Stimmt so nicht? Der Bad Kreuznacher Allgemeinen Zeitung berichtet, dass Weinzheimer-Geschäftsführer Bernd Westerhorstmann Wallraffs Vorwürfe eine „krause Mischung aus angeblichen Fakten und unzulässigen Verallgemeinerungen“ nennt. Die Sicherheitsstandards würden strikt eingehalten, die Löhne seien durch Zulagen höher als von Wallraff berichtet.

Die Firma Lidl – Großkunde der Firma Weinzheimer- widerspricht ebenfalls. Lidl weist u.a. darauf hin, dass auch bei anderen Märkten (Aldi, Penny, Plus) die Brötchen ähnlich billig seien.

Wir werden sehen, ob die Firmen rechtlich gegen Wallraff vorgehen werden und was sich ggf. darauf ergibt.

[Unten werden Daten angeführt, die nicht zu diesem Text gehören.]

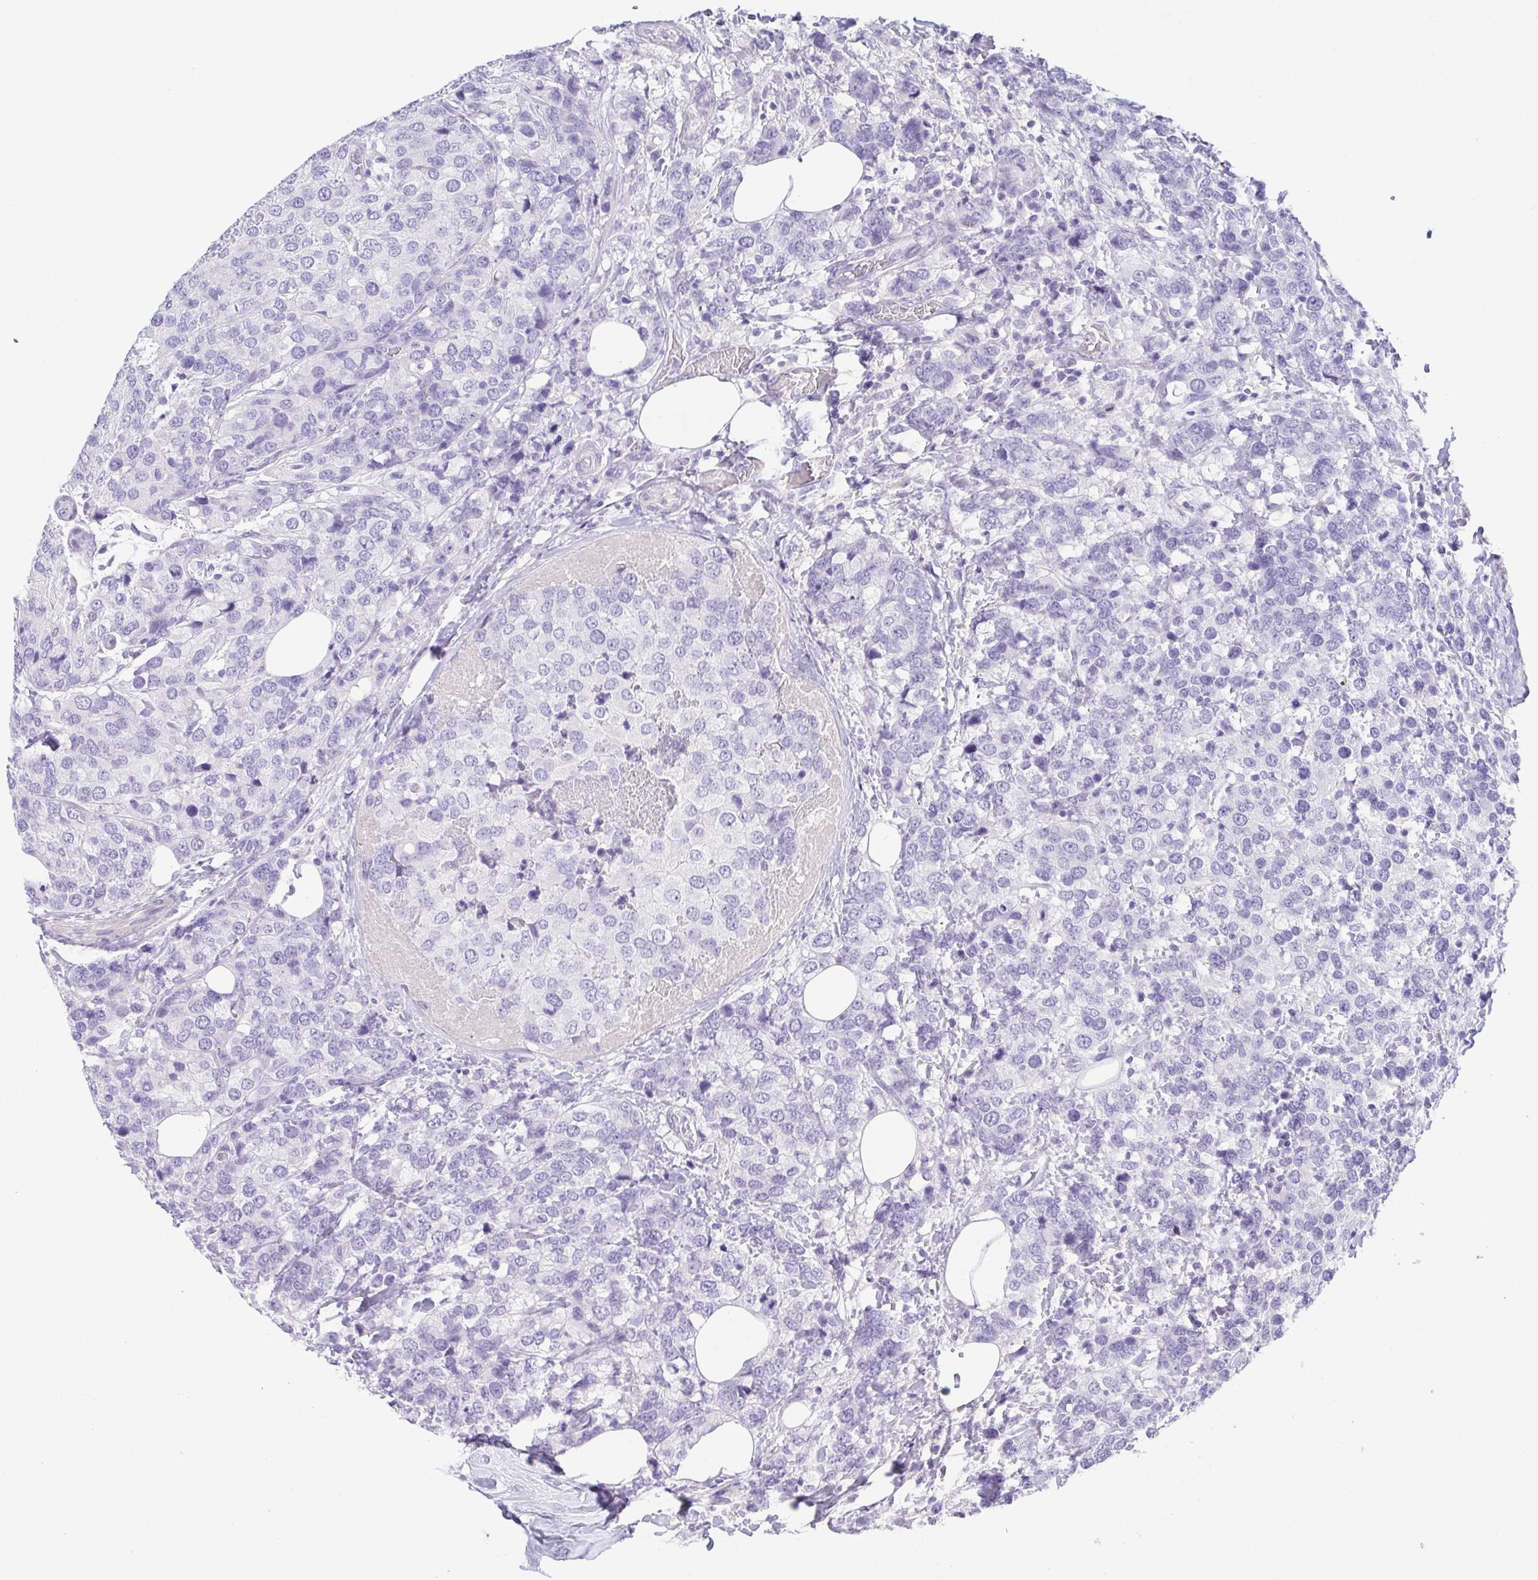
{"staining": {"intensity": "negative", "quantity": "none", "location": "none"}, "tissue": "breast cancer", "cell_type": "Tumor cells", "image_type": "cancer", "snomed": [{"axis": "morphology", "description": "Lobular carcinoma"}, {"axis": "topography", "description": "Breast"}], "caption": "Immunohistochemical staining of breast cancer exhibits no significant positivity in tumor cells.", "gene": "HAPLN2", "patient": {"sex": "female", "age": 59}}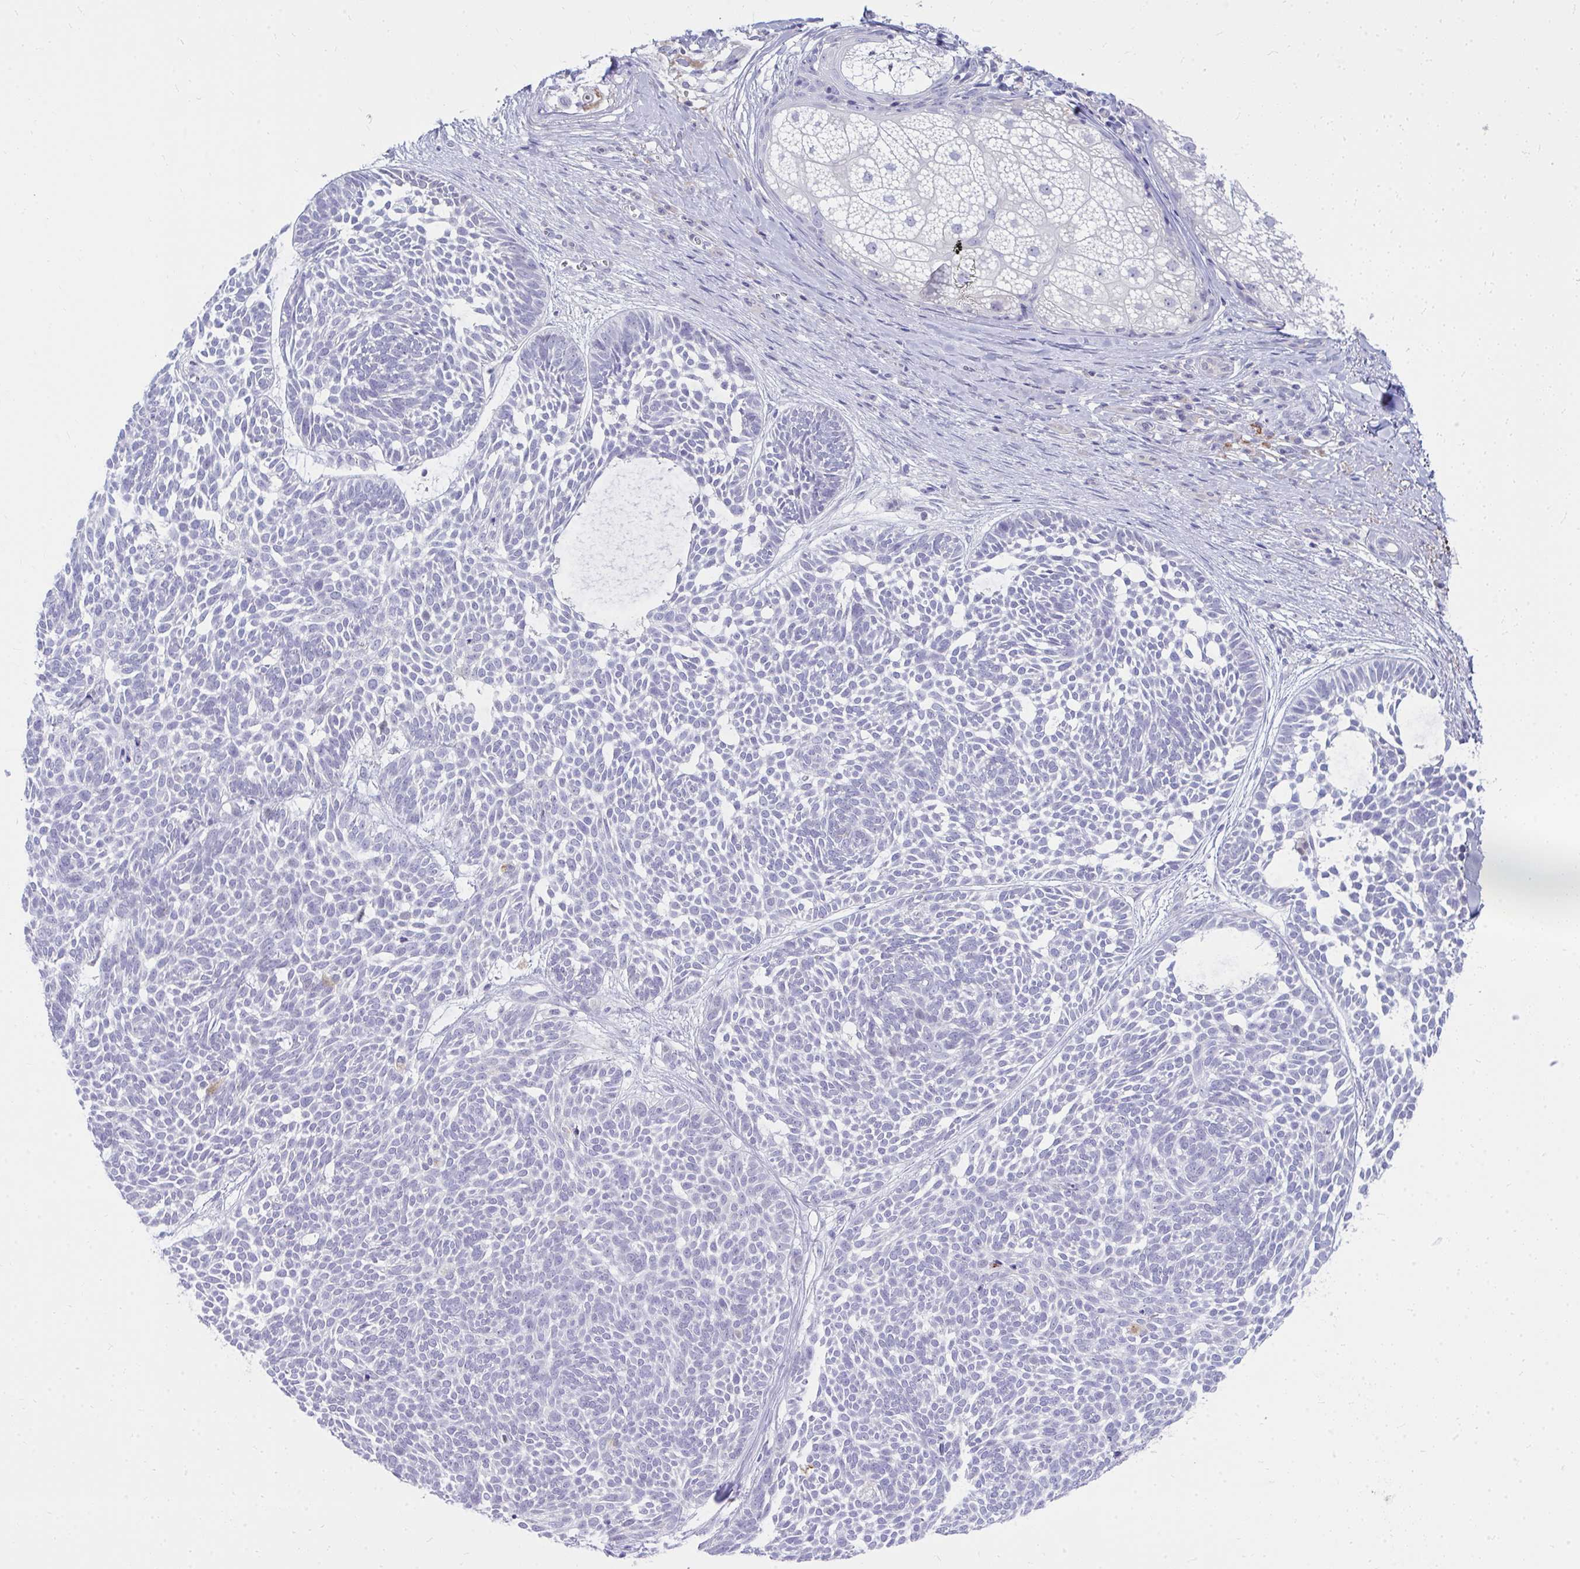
{"staining": {"intensity": "negative", "quantity": "none", "location": "none"}, "tissue": "skin cancer", "cell_type": "Tumor cells", "image_type": "cancer", "snomed": [{"axis": "morphology", "description": "Basal cell carcinoma"}, {"axis": "topography", "description": "Skin"}, {"axis": "topography", "description": "Skin of trunk"}], "caption": "An image of basal cell carcinoma (skin) stained for a protein reveals no brown staining in tumor cells.", "gene": "LRRC36", "patient": {"sex": "male", "age": 74}}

Wer macht eigentlich demnächst die Arbeit von Günter Wallraff? Als „älterer Arbeitnehmer“ bekommt er immer mehr Probleme, in Betrieben tätig zu werden. – Eine „Nachfolge“ wäre notwendig. Offenbar reichen wissenschaftliche Forschung und und Publikationen in Fachzeitschriften oder -büchern nicht aus, um auf solche Missstände aufmerksam zu machen und Änderungen anzustoßen. Denn in der wissenschaftlichen Forschung ist bekannt, dass viele Betriebe Niedriglöhne zahlen, die teilweise erheblich unter dem von Wallraff berichteten Stundensatz liegen. Und man weiss auch, dass es nicht nur wenige Einzelfälle sind, wenn Betriebsratswahlen verhindert und gewählte Betriebsräte von Unternehmenseite drangsaliert werden.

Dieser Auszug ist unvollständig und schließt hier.